I've evaluated a number of comments and found that overwhelmingly they are just fine. That's good to know and it's even better if we can verify that several people agree with that evaluation. (It's not obvious, but comments are potentially evaluated by other respondents.) I maintain that, on average, comments on Stack Overflow are among the best on the internet and it's nice to have data to back up that assertion.
However, I've also run across comments that are definitely not fine. Some seem likely to shake the confidence of the author (likely without having the intended effect of discouraging participation). And others are definitely not fine. I'm not sure how long to suggest looking for not-so-productive comments, but in my experience, they tend to be clustered on specific posts. So it's possible to go through several pages of the evaluator without seeing anything wrong only to run across a post with a whole mess of less-than-productive comments. (My "favorite" are the ones from high-reputation users complaining about upvotes.)
Whether or not the process of clicking "Fine" is worth your time depends entirely on you, of course.

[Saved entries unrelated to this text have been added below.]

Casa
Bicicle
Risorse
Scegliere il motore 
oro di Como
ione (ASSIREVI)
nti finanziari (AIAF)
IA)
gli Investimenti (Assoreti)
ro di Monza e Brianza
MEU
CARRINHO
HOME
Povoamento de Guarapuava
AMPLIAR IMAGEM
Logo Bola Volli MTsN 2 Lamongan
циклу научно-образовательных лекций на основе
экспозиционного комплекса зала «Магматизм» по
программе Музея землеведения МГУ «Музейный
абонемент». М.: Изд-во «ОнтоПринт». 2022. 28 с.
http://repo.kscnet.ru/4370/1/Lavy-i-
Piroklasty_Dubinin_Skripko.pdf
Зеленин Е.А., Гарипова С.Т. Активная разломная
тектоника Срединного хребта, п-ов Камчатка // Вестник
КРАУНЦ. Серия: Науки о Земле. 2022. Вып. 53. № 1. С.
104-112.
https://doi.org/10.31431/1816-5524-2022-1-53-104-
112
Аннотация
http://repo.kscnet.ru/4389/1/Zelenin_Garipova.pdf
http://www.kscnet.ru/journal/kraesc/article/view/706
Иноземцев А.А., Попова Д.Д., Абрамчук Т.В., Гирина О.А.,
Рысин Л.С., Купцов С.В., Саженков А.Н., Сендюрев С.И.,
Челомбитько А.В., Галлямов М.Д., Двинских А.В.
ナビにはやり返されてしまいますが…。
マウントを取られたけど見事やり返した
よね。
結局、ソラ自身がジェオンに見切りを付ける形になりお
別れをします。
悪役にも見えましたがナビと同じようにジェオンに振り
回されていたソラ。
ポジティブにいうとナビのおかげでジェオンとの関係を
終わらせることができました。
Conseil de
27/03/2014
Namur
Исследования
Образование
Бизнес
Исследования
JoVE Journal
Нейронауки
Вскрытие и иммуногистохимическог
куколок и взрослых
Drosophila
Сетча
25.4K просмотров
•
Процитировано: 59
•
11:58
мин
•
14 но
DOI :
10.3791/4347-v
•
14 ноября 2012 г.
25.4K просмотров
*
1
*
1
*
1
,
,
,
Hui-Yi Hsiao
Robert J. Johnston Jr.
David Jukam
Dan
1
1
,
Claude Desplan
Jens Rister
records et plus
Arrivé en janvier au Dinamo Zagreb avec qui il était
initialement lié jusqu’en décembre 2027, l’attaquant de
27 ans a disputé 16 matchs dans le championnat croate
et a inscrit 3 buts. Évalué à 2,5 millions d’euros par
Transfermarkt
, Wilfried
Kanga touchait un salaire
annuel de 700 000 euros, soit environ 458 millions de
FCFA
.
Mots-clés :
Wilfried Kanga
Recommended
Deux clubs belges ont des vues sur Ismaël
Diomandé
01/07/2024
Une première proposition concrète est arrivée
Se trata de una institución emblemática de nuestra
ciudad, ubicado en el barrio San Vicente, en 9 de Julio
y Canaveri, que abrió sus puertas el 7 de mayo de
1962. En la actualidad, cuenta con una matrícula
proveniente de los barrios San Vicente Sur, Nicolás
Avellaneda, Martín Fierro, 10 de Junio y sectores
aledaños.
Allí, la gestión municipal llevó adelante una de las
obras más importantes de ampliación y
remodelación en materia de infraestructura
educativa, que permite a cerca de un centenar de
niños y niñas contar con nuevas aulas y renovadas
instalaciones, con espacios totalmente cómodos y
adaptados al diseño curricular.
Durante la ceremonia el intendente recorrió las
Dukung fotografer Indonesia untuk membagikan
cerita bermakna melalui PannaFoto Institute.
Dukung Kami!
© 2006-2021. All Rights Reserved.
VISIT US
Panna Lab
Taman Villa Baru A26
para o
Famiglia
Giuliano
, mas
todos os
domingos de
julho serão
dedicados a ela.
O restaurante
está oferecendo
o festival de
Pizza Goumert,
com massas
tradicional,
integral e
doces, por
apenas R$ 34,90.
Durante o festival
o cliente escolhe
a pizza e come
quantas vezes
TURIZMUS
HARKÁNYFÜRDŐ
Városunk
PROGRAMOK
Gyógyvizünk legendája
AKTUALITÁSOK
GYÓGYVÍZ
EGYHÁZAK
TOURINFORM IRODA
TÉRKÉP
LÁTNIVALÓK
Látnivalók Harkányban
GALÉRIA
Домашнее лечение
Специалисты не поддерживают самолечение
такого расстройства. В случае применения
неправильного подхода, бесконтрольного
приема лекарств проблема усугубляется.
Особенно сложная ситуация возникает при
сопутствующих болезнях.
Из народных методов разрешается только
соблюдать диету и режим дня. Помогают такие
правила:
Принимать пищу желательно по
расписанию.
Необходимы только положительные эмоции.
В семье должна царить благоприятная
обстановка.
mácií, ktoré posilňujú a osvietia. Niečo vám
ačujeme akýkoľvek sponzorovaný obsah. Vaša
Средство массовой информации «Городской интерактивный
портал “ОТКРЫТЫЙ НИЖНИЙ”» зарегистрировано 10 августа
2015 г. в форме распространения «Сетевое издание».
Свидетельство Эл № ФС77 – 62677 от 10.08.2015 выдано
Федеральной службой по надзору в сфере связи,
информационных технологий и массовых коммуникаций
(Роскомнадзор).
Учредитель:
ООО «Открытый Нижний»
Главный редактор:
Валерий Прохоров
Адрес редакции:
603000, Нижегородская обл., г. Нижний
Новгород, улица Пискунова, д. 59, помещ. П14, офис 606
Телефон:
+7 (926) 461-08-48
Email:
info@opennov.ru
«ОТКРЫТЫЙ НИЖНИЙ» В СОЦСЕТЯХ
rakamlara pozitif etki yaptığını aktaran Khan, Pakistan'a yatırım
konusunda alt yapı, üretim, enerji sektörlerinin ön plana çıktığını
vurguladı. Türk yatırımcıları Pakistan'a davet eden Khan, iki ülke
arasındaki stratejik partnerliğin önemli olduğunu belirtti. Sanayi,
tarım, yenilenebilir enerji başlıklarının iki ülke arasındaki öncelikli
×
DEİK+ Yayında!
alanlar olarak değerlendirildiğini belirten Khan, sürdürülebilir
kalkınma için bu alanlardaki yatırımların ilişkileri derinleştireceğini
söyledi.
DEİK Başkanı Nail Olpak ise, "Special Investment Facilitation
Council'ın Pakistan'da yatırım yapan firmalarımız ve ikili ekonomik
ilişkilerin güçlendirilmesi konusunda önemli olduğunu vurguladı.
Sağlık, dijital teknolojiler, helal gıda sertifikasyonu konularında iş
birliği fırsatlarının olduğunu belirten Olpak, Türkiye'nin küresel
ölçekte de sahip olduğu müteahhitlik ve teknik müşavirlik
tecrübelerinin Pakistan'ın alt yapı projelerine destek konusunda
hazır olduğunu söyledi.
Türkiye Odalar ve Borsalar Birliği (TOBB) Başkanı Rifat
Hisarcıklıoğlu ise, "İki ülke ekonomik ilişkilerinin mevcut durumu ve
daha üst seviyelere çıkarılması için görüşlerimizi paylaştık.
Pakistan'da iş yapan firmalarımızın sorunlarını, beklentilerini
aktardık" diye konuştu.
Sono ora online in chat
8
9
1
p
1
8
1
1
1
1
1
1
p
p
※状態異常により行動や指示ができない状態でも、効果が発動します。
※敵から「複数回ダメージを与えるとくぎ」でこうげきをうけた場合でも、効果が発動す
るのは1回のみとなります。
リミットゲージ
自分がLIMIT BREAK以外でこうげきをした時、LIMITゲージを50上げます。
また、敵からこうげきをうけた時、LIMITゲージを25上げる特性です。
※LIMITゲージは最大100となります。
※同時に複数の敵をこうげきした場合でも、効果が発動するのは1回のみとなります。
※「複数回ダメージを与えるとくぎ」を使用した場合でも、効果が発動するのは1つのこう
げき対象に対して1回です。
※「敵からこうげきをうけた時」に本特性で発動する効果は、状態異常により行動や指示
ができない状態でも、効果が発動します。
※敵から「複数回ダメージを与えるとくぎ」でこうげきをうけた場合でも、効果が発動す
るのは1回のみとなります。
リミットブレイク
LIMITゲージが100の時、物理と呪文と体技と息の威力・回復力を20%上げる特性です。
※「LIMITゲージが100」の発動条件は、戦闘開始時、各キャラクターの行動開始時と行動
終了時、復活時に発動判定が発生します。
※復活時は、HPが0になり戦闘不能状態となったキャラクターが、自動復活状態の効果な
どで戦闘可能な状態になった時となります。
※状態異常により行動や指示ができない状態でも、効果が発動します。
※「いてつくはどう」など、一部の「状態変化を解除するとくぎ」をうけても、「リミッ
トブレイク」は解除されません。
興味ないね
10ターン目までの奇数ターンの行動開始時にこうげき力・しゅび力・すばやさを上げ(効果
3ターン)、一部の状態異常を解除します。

I've done this sort of exercise in the past and it's hard to power through a bunch of dull comments. And it turns out many comments on the site are just sorta uninteresting taken out of context. The good news is that they tend to be pretty quick to evaluate in this experiment.
If we are able to successfully build a model that can classify comments, it seems worthwhile to skip posts with nothing by innocuous comments. But building that model requires getting feedback on a healthy sample of evaluations. So it's kinda a chicken-and-egg problem.